New air-cooling system based on human lungs for tablets, laptops and other devices

Researchers at General Electric has developed a new air-cooling system based on human lungs called DCJ, which adapts the technology that GE researchers originally developed for commercial jet engines. DCJ behave as a micro-fluidic bellows that provide high-velocity jets of air to cool electronic components such as a laptop processor. The turbulent air flow of the DCJ increases the heat transfer rate to more than ten times that of natural convection and is going to support the next generation of thinner, quieter and more powerful tablets, laptops and other electronic devices, the researchers at General Electric says. You’ll find a demonstration of the new air-cooling system in the video below.

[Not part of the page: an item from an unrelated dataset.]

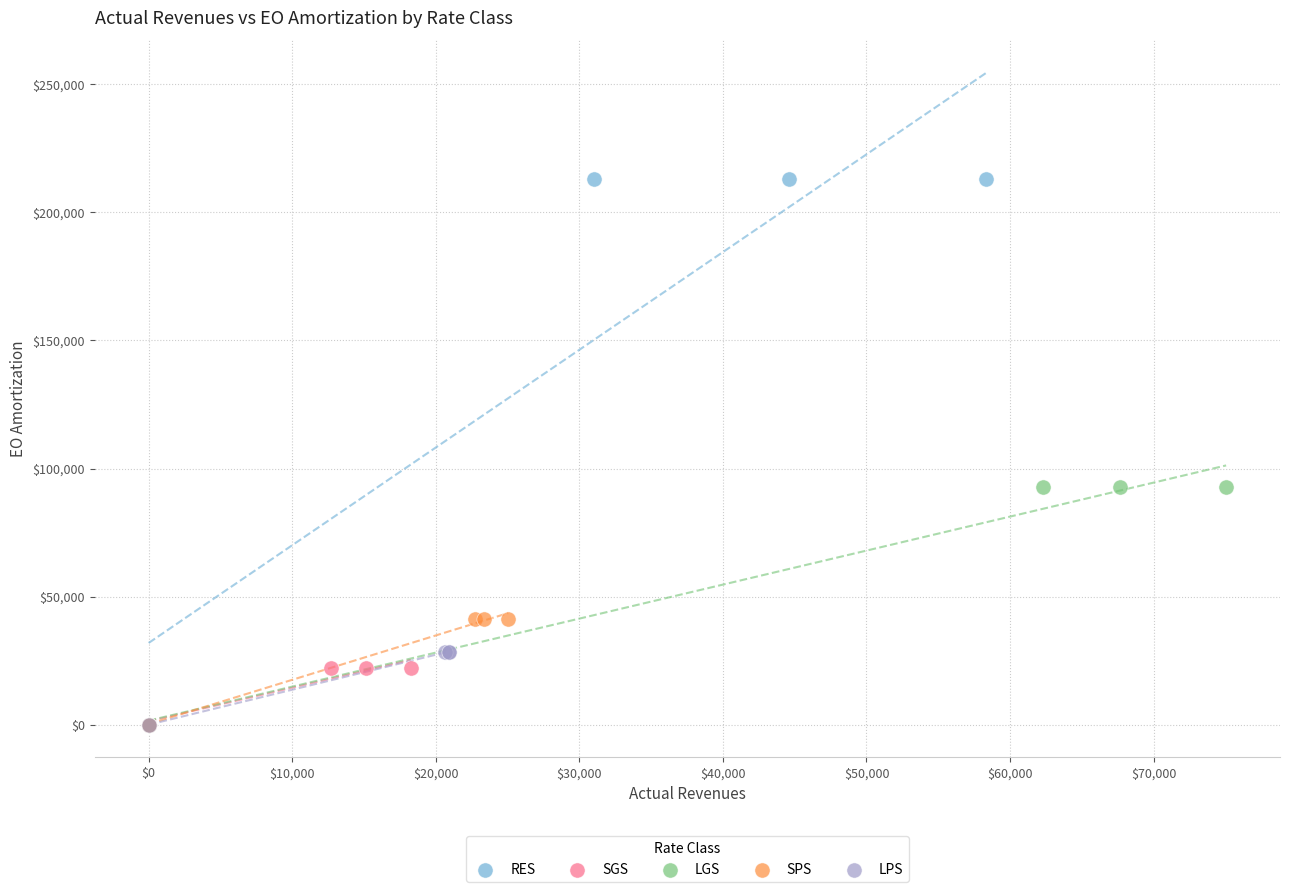

What are all the series names shown in the legend?

RES, SGS, LGS, SPS, LPS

“DCJ was developed as an innovative way to dramatically reduce the amount of pressure losses and loading characteristics in aircraft engines and power generation in gas and wind turbines,” said Peter de Bock, lead Electronics Cooling Researcher at GE Global Research. “Over the past 18 months we have addressed many challenges adapting this technology in areas of acoustics, vibration, and power consumption such that the DCJ can now be considered as an optimal cooling solution for ultra-thin consumer electronics products.”

Compared to conventional cooling assemblies used in electronic devices today, GE’s DCJ technology enables cooling solutions only 4mm tall, representing a more than 50% decrease in height. In addition, the DCJ is very stingy on power, consuming less than half the power of a comparable fan, and its simple construction will deliver higher reliability leading to millions of dollars in repair cost savings for OEMs.

“With new tablet and netbook roadmaps moving to platforms measuring less than 6mm high, it is clear that consumers are demanding thinner and more powerful electronic devices.” said Chris Giovanniello, VP Microelectronics & Thermal Business Development at GE Licensing. “GE’s patented DCJ technology not only frees up precious space for system designers, but it consumes significantly less power, allowing as much as 30 minutes of extra battery life. Best of all, DCJ can be made so quiet that users won’t even know it’s running. Thermal management is becoming a big problem for many companies trying to miniaturize their electronics, and as a result we are getting strong demand to evaluate the DCJ technology in many markets, from consumer electronics, to automotive, to telecom and industrial sectors.”

GE is currently providing DCJ demonstration kits for OEMS wishing to evaluate the DCJ technology for their next generation products.